Objective: Thermoluminescence of homeopathically prepared ultra-high dilutions of lithium chloride in deuterium oxide (D2O) (10 (-30) g cm (-3); C15 LiCl in D2O) and similarly prepared D2O (C15 D2O) was compared in three experiments varying (1) time between preparation of substance and time of experimentation, and (2) time between irradiation and thermoluminescence recording. Data were also compared with a normal solution 0.1 M LiCl in D2O and with pure D2O.
Methods: To record thermoluminescence, the solutions were frozen in liquid nitrogen (77 K, -196 degrees C), irradiated with 1 kGy, and after a succession of definite storage periods, were progressively rewarmed to 238 K (-35 degrees C).

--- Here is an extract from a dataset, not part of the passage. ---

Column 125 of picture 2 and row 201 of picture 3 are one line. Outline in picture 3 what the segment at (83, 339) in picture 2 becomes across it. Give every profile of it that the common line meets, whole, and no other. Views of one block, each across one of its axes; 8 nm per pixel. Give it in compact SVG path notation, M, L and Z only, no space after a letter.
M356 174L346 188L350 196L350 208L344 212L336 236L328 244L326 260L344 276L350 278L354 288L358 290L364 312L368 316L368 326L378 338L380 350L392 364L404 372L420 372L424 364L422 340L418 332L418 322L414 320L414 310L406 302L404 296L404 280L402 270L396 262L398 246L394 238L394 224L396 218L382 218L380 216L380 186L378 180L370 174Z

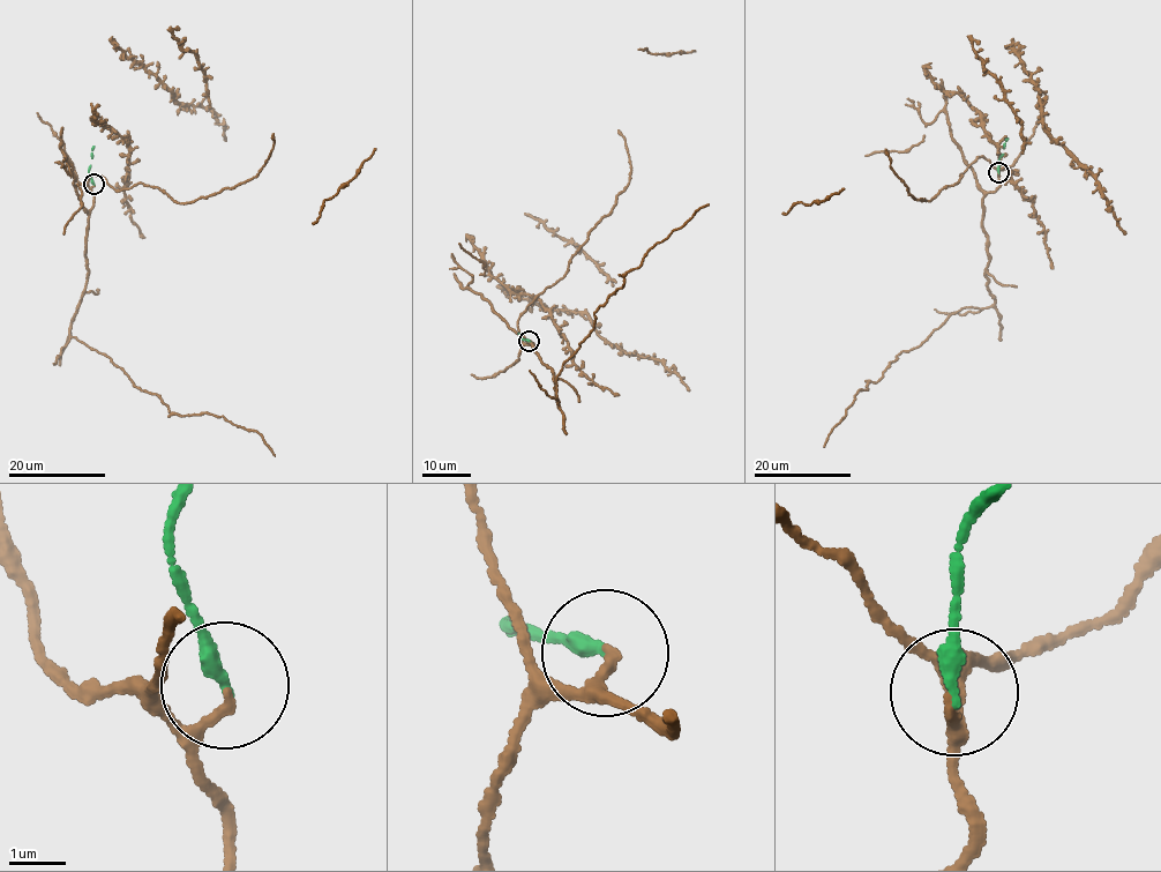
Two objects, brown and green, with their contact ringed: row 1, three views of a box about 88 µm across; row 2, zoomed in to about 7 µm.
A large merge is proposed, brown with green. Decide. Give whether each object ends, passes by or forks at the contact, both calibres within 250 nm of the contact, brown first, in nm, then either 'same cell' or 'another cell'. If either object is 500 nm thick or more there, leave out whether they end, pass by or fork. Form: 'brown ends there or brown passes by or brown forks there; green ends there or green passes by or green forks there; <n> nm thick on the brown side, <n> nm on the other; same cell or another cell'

Results: Thermoluminescence patterns of C15 LiCl in D2O, C15 D2O, and D2O were similar. The average thermoluminescence intensity of C15 LiCl in D2O tended to be less than C15 D2O when tests were performed shortly after preparation of the substances and with short storage time between irradiation and recording of thermoluminescence. Thermoluminescence of D2O was significantly lower than from C15 D2O, particularly when the time between irradiation and recording was increased.
Conclusion: The nature of the phenomena here described still remains unexplained. Nevertheless, data suggest that thermoluminescence might be developed into a promising tool to study homeopathically prepared ultra- high dilutions.